建設機械買取|建設業許可・建機抵当法登録機・土工系の業者向け査定俯瞰




建設機械買取は建設業法・建設業許可の枠組みで使われる「建設機械」土工系(油圧ショベル・ブルドーザー・ホイールローダー)+道路機械(モーターグレーダー・ロードローラー・タイヤローラー・振動ローラー・アスファルトフィニッシャー)+締固機(プレート・ランマー)+杭打機・基礎機械を中心とする業者間取引が主体です。古物営業法建設機械抵当法建設業法特定特殊自動車排出ガス規制法(オフロード法)国土交通省経済産業省環境省福岡県警察等の公的情報と業界一般動向に基づき、建設業者のリプレース・現場発生機の処分・解体業の集荷機の評価を業者視点で中立に整理。広く重機全般を俯瞰する重機買取とは異なり、本ページは建設業法の枠組みに沿った土工系・道路機械中心の業者向けピラーとして位置付けます。

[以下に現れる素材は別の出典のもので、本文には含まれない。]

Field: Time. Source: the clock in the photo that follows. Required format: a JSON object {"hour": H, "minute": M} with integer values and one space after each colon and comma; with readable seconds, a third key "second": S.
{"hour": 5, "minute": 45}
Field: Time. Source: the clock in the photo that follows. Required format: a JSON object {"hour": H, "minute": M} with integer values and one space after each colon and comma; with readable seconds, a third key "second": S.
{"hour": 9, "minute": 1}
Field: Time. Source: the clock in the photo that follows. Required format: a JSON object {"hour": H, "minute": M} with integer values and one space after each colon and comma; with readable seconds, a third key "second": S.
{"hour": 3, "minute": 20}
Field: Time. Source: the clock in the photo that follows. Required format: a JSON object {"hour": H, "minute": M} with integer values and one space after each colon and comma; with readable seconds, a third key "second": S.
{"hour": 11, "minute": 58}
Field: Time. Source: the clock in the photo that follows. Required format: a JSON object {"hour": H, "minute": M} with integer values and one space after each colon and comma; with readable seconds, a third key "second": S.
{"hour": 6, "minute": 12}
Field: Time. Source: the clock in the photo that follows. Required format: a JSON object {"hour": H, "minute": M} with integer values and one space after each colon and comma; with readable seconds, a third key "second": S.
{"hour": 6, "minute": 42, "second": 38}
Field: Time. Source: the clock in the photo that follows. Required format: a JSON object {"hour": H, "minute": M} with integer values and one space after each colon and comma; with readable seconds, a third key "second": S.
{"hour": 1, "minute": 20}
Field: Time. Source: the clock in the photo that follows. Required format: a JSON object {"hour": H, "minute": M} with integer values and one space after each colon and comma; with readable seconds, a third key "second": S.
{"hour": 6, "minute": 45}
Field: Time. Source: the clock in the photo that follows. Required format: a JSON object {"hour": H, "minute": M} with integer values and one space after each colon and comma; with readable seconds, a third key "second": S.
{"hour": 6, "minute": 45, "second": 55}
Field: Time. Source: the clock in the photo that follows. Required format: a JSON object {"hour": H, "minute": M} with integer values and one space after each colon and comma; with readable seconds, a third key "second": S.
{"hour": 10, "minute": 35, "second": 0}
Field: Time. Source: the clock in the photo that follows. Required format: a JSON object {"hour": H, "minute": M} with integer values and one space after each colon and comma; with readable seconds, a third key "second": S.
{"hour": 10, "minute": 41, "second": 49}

結論:建設機械買取は「建設業許可業者の保有機リプレース/公共工事の指名条件(排ガス規制・建機登録)/土工系・道路機械の機種特性/輸出市場と国内現場稼働の二択/建設機械抵当法登録の抹消手続き」の5軸で動きます。コマツ・CAT・日立・コベルコ・住友・酒井(締固機)・範多機械(道路機械)の主要メーカーを軸に、低アワー・新年式・現行排ガス規制適合・建機登録抹消済が高評価帯、10000h超・規制非適合・抵当付・所有権留保は再販ルート限定の下位帯。建設業の年度末リプレース・公共工事完工後の遊休機・解体現場の発生機・倒産案件・債務整理案件まで含めて、書類整備と複数社見積で手取りを最大化するのが業界一般動向です。

※ 本ページは2026年6月時点の関係法令・公的情報・業界一般動向にもとづきます。具体相場は機体個別差・為替・船賃・公共工事需給で日次〜月次に動くため固定数値は提示していません。

建設機械買取の全体像(業者視点)

建設機械は建設業(土木・建築)の現場で使用される機械の総称で、業者間取引が主体。建設業許可業者(一般建設業/特定建設業)の年度末リプレース、公共工事完工後の遊休機の処分解体業・産廃業の集荷機の更新倒産・債務整理案件の機体一括処分が発生源の中心。家庭発生はほぼなく、BtoB取引で適正書類・古物営業法に基づく本人確認・建設機械抵当法登録の確認が業界の基本動作です。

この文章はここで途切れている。